Although some of the reactions of the poor law officials, mistrusting the accounts of distress and accusing the families of exploiting the disability of one of their members, seem almost preindustrial, there were new developments in the nineteenth century, such as legislation stipulating that families had five years to establish a right to both settlement and relief (p. 38). Tolerance for troublesome individuals in smaller communities—such as “Daft Archie” of Dunfermline, whose picture is on the book’s cover, showing children making fun of him—is also reminiscent of earlier times (pp. 108–9). Hutchison demonstrates that although they were the characteristic feature of the nineteenth century, large institutions [End Page 414] were unevenly developed and, moreover, used for different purposes. Institutes for the deaf or blind developed a distinctive policy of training for work, their whole regime devoted to their inmates’ economic self-sufficiency. Other institutions, such as those dealing with mental disabilities, seem less “modern”; despite changes in treatment, reports suggest that “restraint” remained a permanent feature (p. 214). The physically injured fell somewhere between these groups, with little followup after initial hospitalization or other medical treatment had returned them to society. The industrial revolution manufactured both physical injuries and the unemployabilility of the injured. Moreover, some regions of Scotland, such as the Orkney Islands, never developed their own institutions: the authorities there chose to spend the money instead on sending their problematic cases on the long trip (possibly by sea) to Edinburgh (p. 144). This provoked more starkly than in most cases the breakdown of inmates’ contacts with their families, something that was aggravated everywhere in Scotland by large-scale internal migration and emigration to the colonies. The strains on the family are the subject of a fine chapter (ch. 7). Yet families could make arrangements themselves, using private “asylums” such as Mrs. Young’s in Mussleburgh, where fewer than a dozen inmates, most of them women, lived more like guests than patients (pp. 227–28).

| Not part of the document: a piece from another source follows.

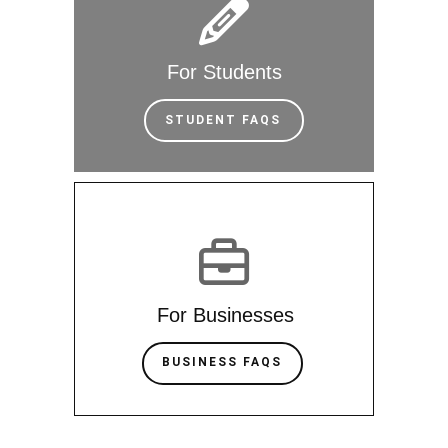
For Students
STUDENT FAQS
For Businesses
BUSINESS FAQS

The picture that emerges is therefore far from simple or consistent and is reflected in many literary and journalistic accounts that mixed nostalgia for preindustrial village communities where the disabled could be integrated with scandalized newspaper revelations of urban neglect and abuse by officials and institutions. Hutchison’s useful study establishes that the authorities and the professionals certainly embraced Foucault’s new technologies of control but that they did so under varied circumstances in a society that was still largely rural and in which there was no unconditional acceptance of a public duty of assistance or care. It was almost as though there were too many “others” for a single system to arise.